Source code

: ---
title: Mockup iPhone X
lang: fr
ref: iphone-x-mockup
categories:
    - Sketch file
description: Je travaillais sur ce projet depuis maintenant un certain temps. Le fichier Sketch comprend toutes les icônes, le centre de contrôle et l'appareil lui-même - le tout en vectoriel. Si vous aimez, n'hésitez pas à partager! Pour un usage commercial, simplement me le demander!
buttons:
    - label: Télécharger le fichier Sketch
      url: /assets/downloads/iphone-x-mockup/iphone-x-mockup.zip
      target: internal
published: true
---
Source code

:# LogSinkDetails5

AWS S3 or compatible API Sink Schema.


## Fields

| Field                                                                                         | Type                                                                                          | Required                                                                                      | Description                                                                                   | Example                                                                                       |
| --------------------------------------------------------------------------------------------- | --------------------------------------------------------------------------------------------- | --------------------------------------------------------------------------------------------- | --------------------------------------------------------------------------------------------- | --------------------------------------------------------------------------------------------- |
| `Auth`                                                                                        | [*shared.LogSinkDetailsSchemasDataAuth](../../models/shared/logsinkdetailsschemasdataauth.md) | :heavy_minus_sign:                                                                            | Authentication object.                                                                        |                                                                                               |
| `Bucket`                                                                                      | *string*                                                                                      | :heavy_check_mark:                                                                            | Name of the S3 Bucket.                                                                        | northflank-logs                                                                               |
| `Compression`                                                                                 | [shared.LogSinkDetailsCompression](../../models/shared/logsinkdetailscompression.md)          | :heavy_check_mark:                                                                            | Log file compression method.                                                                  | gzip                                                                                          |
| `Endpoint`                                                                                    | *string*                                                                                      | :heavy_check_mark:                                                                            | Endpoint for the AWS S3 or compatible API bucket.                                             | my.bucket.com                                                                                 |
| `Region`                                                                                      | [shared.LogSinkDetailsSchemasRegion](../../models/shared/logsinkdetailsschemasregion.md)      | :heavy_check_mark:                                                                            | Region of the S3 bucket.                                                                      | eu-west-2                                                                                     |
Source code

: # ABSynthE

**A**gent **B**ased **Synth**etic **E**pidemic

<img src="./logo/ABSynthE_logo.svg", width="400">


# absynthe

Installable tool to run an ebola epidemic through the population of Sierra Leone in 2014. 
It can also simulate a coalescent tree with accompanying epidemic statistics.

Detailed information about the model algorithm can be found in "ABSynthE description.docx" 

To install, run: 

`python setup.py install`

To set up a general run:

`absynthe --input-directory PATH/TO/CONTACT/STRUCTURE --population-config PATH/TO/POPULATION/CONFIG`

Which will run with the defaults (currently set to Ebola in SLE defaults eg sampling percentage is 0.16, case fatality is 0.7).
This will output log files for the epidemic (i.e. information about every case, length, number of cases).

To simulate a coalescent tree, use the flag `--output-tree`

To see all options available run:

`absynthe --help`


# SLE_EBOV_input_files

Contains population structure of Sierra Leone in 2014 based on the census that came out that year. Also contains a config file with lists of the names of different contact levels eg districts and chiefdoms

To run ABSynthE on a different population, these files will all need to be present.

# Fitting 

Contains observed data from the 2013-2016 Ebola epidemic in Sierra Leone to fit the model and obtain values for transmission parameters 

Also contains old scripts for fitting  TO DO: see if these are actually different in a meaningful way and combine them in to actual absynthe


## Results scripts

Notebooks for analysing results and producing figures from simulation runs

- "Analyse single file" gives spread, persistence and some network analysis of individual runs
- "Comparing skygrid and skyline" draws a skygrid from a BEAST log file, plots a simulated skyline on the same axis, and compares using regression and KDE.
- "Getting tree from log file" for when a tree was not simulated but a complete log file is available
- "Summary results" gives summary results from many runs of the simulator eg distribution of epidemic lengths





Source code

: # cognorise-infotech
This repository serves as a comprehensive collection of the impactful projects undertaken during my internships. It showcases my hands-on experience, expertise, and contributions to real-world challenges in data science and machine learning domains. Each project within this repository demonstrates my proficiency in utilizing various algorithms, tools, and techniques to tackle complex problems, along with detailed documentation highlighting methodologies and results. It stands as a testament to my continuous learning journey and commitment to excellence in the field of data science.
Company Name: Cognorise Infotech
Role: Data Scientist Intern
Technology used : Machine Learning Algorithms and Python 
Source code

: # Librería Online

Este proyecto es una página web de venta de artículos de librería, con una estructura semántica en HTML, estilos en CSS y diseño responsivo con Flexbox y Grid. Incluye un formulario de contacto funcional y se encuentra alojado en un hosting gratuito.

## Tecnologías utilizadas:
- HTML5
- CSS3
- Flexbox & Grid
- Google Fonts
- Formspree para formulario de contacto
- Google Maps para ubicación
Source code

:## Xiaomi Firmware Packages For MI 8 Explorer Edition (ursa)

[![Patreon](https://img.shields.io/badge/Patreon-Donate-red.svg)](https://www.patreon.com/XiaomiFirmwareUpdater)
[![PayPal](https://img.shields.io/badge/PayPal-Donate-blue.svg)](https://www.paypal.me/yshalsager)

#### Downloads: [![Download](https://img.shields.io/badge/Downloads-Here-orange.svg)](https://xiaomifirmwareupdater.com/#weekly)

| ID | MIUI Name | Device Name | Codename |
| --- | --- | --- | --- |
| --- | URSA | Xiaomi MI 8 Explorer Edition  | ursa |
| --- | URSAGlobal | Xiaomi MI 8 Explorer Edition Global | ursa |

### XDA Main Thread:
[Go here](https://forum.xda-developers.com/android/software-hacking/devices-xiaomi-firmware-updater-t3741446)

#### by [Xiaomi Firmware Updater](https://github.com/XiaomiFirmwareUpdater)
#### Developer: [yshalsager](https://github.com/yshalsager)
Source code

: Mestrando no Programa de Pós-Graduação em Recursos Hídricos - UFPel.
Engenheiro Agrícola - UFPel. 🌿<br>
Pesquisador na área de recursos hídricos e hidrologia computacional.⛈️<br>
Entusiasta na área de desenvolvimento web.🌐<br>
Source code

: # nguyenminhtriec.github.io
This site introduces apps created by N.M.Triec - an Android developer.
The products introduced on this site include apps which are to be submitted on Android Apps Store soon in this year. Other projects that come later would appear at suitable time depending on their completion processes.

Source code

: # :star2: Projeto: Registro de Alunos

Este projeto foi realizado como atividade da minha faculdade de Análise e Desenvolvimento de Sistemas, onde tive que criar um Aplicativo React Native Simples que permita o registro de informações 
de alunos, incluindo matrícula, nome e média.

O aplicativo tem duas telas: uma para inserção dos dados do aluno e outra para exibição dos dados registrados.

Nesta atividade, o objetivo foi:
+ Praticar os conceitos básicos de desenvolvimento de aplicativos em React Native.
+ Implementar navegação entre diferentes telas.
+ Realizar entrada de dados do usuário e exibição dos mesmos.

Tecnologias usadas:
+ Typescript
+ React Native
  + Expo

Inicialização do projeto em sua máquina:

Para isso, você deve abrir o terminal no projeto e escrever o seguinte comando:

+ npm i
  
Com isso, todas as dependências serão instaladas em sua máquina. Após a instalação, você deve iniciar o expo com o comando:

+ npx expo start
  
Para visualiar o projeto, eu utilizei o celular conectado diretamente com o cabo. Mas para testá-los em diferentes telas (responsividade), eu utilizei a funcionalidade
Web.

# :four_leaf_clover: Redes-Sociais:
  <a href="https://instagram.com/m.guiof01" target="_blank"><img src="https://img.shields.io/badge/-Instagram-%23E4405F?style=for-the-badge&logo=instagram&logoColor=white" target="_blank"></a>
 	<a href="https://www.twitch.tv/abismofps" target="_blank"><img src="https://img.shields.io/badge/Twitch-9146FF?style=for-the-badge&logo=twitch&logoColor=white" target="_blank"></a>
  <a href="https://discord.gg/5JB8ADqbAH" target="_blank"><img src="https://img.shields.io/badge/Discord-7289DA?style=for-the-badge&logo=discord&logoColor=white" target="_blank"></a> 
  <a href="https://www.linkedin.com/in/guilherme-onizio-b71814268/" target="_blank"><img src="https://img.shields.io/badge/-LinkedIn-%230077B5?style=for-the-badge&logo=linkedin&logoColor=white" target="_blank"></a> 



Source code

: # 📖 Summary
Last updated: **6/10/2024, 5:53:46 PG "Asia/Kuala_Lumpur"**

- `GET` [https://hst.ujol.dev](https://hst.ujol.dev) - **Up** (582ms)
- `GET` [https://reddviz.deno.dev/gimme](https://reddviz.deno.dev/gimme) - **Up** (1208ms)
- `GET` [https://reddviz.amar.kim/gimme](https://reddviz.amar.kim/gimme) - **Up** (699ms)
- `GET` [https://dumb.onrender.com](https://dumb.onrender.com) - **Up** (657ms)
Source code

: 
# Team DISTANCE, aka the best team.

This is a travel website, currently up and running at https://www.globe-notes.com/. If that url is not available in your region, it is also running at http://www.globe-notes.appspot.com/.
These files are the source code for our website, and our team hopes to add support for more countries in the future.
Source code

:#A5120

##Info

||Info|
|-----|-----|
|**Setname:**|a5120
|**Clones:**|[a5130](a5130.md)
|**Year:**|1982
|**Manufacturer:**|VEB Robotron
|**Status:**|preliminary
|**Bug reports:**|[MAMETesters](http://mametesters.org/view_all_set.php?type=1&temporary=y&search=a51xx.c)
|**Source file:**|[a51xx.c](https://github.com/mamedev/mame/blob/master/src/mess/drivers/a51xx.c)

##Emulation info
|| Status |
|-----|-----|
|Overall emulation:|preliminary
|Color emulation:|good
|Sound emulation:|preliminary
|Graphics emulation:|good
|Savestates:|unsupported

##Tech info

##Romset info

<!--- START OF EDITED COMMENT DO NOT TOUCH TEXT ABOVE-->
——
## [DIRECTIONS FOR THIS TASK]
Retype the records from the line containing "Detailed information about" to the line containing "This will output", with both of those lines included.

## [ANSWER BELOW]
Detailed information about the model algorithm can be found in "ABSynthE description.docx" 

To install, run: 

`python setup.py install`

To set up a general run:

`absynthe --input-directory PATH/TO/CONTACT/STRUCTURE --population-config PATH/TO/POPULATION/CONFIG`

Which will run with the defaults (currently set to Ebola in SLE defaults eg sampling percentage is 0.16, case fatality is 0.7).
This will output log files for the epidemic (i.e. information about every case, length, number of cases).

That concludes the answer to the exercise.